Economy

Why Citi Analysts Predict Shelter Inflation May Experience Volatility in the Coming Months

US consumer prices increased by 0.2% month-on-month in August, consistent with the rate observed in July. However, the core consumer price index saw a slight uptick, indicating some persistence in inflationary trends despite a general easing of pressures.

The monthly increase in the headline consumer price index aligned with economists’ forecasts, and the annual inflation rate slowed to 2.5% from 2.9% in the previous month.

In contrast, core consumer prices, which exclude volatile categories such as food and energy, rose by 0.3% month-on-month, exceeding expectations of a 0.2% increase. On a year-over-year basis, core inflation remained steady at 3.2%, consistent with estimates and matching July’s figures.

Analysts at Citi highlighted that a significant portion of the core inflation’s strength was due to a surprisingly strong rise in shelter costs. Specifically, there was a 0.5% increase in the index for owners’ equivalent rent, up from 0.4% in July.

Owners’ equivalent rent is an estimate of what homeowners would pay to rent their own residences. This measure is intended to reflect fluctuations in real estate market values; however, its reliability has been questioned by some economists.

Citi’s analysts expressed surprise at the acceleration in owners’ equivalent rent but noted that they anticipate increased volatility in this measure in the near future, with expectations of fluctuating readings in the coming months averaging between 0.2% and 0.3%.

They further pointed out that the lower weight of shelter costs in the core personal consumption expenditures (PCE) price index, combined with “softer medical” expenses, is likely to result in a more subdued measure compared to the consumer price index (CPI). The underlying PCE results, which the Federal Reserve closely monitors as an inflation benchmark, are set to be released next Friday.

This forthcoming PCE data will be one of the first inflation indicators available to the Federal Reserve after it implemented a significant interest rate cut of 50 basis points on Wednesday.

Alongside this cut, an updated projection from Fed officials indicated that the benchmark federal funds rate is expected to drop to a range of 4.25% to 4.5% by the end of 2024. This outlook implies the possibility of another substantial half-point cut or two smaller quarter-point reductions during the remaining Fed meetings of the year.

At a press conference after the announcement, Fed Chair Jerome Powell eased recession concerns, emphasizing the overall decline in price increases and a “solid” labor market.

“The US economy is in a good place, and our decision today is designed to maintain that stability,” Powell stated.

__Dataset content__:
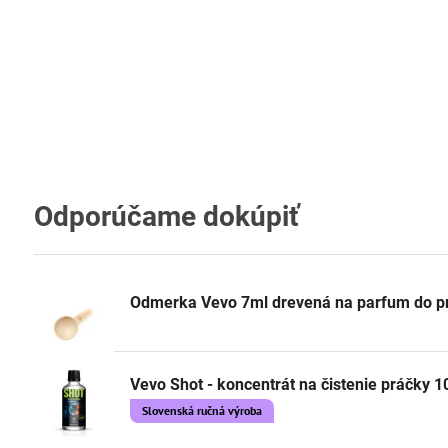
Odporúčame dokúpiť
Odmerka Vevo 7ml drevená na parfum do p
Vevo Shot - koncentrát na čistenie práčky 
Slovenská ručná výroba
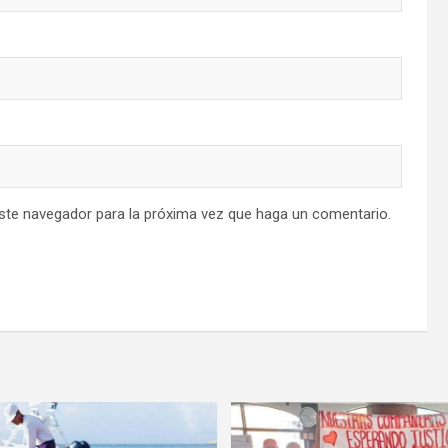
este navegador para la próxima vez que haga un comentario.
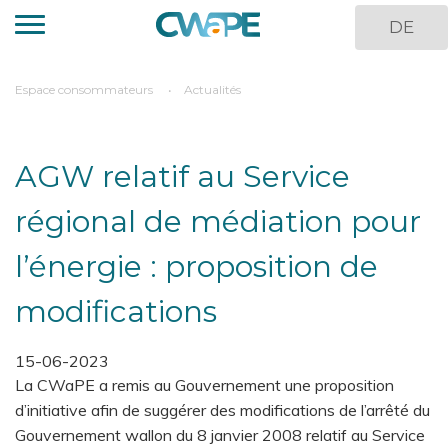
Aller
DE
au
contenu
principal
You
Espace consommateurs
Actualités
are
here
AGW relatif au Service
régional de médiation pour
l’énergie : proposition de
modifications
15-06-2023
La CWaPE a remis au Gouvernement une proposition
d’initiative afin de suggérer des modifications de l’arrêté du
Gouvernement wallon du 8 janvier 2008 relatif au Service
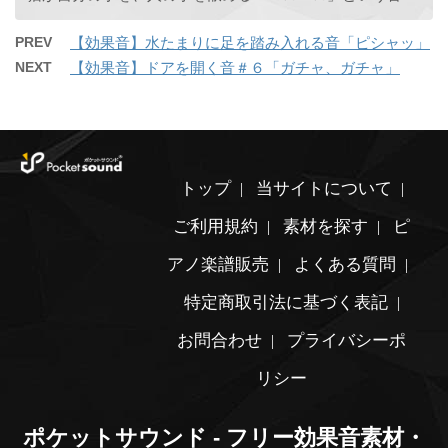
PREV
【効果音】水たまりに足を踏み入れる音「ピシャッ」
NEXT
【効果音】ドアを開く音＃６「ガチャ、ガチャ」
トップ
当サイトについて
ご利用規約
素材を探す
ピ
アノ楽譜販売
よくある質問
特定商取引法に基づく表記
お問合わせ
プライバシーポ
リシー
ポケットサウンド - フリー効果音素材・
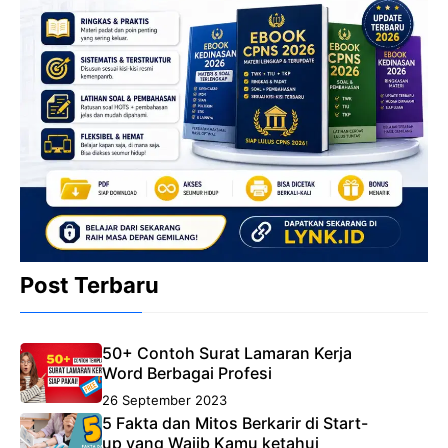
Post Terbaru
50+ Contoh Surat Lamaran Kerja
Word Berbagai Profesi
26 September 2023
5 Fakta dan Mitos Berkarir di Start-
up yang Wajib Kamu ketahui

__Problem requirements__:
Decide whether each statement below agrees with the article on shelter inflation, answering yes or no and quoting the words of the article that settle it.
1. The annual inflation rate slowed to 2.5% in August.
2. Core consumer prices rose by 0.2% month-on-month, in line with expectations.
3. The Federal Reserve cut interest rates by 25 basis points on Wednesday.
The records are not needed for any of the work here.

__Answer area__:
1. Yes: "the annual inflation rate slowed to 2.5% from 2.9% in the previous month"
2. No: "rose by 0.3% month-on-month, exceeding expectations of a 0.2% increase"
3. No: "a significant interest rate cut of 50 basis points on Wednesday"